Answer these questions from the text below about Christian Geyer's revenue forecast:
1. In what year did Geyer take over financial planning and analysis for the Center for Naval Analyses?
2. What company is Geyer now CFO of?
3. By how much did revenue drop before the 12 months were out?

-------- Page text

When Christian Geyer took over financial planning and analysis for the Center for Naval Analyses in 2012, he created a model to forecast how the organization would do over the next year or so. What he discovered stunned him; despite the organization's 75-year history of steady operations, his model showed a steep revenue drop within the next 12 months.
"I took a few days to kick it around," Geyer said last week in a CFO Thought Leader podcast. "Where did I go wrong in my modeling, in the math and statistics? I tried to punch holes in it."
Once he concluded his work was sound, Geyer took the news to the CFO, who did his own analysis and asked him to share the forecast with the organization's board.
"I remember it clear as day," said Geyer, now CFO of data security and analysis company ActiveNav. "I got a call that night to come into our CEO's suite. It was the first time I had walked into a board meeting."
The organization's leadership directed him to work with his team to develop contingency plans. Before the 12 months were out, revenue in fact dropped by half, but the organization was prepared.
"Credit to the C-suite," Geyer said. "They really absorbed it. They believed in the model."

----------------
-------- Supplied data

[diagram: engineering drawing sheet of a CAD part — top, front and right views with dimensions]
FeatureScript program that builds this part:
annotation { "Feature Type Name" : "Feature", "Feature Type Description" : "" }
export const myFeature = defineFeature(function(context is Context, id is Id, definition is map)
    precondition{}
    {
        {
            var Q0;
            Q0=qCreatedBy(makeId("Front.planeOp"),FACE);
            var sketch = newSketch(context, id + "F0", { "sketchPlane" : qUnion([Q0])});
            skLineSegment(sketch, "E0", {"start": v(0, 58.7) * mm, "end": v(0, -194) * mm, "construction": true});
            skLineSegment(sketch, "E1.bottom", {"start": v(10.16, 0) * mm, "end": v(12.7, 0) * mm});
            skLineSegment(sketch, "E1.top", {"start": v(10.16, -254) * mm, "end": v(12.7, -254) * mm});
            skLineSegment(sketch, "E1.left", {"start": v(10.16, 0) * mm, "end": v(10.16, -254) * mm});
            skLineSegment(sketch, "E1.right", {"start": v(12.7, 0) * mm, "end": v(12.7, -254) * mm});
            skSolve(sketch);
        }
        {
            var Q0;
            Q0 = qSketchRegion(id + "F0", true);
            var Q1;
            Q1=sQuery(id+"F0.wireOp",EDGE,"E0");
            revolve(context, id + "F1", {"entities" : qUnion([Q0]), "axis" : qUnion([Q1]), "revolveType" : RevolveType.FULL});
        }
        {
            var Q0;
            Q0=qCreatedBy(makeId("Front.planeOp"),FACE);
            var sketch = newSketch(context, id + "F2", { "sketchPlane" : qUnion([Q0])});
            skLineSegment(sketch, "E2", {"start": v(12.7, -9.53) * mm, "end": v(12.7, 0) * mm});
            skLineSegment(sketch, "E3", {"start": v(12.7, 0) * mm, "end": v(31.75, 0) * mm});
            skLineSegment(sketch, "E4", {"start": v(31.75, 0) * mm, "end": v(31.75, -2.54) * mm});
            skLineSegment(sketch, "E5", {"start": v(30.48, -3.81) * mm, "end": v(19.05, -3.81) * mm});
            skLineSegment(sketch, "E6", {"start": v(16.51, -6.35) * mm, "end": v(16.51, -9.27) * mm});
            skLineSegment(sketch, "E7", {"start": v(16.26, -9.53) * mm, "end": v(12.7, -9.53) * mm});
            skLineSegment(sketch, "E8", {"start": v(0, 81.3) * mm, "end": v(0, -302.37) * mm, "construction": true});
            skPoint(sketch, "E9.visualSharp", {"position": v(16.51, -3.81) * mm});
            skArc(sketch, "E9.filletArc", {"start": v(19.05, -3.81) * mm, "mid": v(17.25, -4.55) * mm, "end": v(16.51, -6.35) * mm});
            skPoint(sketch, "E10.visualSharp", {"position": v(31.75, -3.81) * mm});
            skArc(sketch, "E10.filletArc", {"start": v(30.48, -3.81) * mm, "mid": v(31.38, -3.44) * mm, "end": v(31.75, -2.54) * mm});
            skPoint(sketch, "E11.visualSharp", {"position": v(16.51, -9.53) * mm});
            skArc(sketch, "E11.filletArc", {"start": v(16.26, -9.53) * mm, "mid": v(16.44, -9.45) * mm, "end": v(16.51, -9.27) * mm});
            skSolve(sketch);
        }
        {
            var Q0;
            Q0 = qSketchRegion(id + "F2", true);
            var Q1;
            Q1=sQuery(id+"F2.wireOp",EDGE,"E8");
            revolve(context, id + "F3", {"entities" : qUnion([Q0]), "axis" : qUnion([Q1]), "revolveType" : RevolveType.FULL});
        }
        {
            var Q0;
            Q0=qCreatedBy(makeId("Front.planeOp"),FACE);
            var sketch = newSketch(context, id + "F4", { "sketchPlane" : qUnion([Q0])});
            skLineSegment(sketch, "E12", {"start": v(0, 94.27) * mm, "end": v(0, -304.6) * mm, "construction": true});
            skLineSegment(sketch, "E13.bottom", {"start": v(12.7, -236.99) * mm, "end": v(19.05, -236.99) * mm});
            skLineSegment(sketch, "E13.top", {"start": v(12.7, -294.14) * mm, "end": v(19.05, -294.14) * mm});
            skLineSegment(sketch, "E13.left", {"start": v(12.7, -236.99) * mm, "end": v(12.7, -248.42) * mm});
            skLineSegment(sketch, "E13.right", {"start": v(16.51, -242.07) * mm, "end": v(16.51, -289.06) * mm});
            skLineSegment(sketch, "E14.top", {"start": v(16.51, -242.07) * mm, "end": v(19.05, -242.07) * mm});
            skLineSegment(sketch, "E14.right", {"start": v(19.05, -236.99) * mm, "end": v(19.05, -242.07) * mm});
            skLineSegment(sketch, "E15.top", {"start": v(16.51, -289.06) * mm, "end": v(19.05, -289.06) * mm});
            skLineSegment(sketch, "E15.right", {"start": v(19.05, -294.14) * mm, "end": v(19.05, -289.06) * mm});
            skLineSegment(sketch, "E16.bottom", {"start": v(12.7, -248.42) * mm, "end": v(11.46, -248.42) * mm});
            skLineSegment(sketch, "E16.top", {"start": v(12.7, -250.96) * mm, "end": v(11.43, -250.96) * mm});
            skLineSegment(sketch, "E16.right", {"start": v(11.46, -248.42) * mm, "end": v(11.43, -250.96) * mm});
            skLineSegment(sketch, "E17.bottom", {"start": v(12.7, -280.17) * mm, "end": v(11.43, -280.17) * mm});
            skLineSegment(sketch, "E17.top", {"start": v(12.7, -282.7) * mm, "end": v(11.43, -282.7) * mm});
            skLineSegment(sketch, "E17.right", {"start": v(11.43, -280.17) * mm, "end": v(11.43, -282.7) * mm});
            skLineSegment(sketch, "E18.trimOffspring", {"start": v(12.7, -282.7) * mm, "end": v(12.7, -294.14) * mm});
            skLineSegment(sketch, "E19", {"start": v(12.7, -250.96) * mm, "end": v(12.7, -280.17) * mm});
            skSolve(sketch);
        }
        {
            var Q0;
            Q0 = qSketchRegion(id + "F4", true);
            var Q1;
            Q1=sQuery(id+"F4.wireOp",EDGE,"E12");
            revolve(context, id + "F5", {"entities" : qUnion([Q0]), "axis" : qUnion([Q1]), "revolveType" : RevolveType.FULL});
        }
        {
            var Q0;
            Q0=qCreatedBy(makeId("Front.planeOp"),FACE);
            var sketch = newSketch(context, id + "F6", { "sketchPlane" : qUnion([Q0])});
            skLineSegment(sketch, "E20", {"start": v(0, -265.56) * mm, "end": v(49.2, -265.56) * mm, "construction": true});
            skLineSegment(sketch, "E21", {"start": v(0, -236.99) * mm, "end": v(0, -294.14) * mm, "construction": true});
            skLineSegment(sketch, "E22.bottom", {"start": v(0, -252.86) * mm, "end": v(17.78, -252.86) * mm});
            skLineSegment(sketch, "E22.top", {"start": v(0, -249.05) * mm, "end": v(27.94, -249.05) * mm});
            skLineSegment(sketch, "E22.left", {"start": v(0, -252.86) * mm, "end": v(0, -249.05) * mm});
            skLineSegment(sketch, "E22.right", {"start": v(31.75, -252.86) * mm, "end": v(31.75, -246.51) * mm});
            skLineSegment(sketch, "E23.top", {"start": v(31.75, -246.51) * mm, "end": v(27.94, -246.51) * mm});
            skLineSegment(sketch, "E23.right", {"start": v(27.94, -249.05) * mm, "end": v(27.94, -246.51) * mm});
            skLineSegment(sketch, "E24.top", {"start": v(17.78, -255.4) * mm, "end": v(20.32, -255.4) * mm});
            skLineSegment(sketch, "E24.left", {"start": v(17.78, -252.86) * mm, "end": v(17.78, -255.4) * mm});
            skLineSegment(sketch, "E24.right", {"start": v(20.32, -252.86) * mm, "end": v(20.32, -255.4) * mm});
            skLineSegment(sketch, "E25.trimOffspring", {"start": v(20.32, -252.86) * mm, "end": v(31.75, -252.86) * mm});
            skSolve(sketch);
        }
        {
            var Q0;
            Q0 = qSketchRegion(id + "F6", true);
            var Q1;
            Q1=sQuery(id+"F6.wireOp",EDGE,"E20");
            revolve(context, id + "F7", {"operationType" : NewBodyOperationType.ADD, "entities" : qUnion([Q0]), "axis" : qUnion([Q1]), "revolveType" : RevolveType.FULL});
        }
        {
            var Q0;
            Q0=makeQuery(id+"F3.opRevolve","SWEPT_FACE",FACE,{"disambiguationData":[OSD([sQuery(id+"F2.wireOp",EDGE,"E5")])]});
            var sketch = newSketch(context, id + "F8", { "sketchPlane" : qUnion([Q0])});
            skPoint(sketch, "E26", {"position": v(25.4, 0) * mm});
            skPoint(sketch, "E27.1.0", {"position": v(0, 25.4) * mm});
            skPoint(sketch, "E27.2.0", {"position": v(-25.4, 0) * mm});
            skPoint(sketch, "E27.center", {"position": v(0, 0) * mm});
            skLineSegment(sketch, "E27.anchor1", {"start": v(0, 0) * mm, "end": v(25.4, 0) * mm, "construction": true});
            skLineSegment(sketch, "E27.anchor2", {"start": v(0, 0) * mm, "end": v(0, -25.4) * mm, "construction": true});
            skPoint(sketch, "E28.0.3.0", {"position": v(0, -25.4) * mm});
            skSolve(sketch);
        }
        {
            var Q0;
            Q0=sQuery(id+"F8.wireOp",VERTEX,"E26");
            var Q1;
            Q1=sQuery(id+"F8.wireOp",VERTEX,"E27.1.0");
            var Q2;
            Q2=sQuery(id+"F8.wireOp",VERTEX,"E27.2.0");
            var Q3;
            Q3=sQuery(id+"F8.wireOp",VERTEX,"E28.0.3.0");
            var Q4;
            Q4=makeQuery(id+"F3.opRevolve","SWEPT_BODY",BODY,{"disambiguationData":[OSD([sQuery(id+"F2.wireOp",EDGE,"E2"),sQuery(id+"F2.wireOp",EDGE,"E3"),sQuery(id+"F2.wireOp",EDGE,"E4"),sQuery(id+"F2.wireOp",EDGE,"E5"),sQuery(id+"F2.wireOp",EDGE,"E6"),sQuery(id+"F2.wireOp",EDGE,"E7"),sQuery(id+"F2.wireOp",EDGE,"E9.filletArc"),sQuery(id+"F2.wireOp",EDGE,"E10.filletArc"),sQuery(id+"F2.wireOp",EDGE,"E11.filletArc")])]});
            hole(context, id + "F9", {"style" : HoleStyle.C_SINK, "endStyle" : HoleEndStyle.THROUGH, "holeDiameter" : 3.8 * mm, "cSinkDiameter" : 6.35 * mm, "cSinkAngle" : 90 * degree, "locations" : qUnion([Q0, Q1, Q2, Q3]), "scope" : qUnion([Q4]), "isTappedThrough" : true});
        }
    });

----------------

• Answer to the exercise
1. 2012
2. ActiveNav
3. By half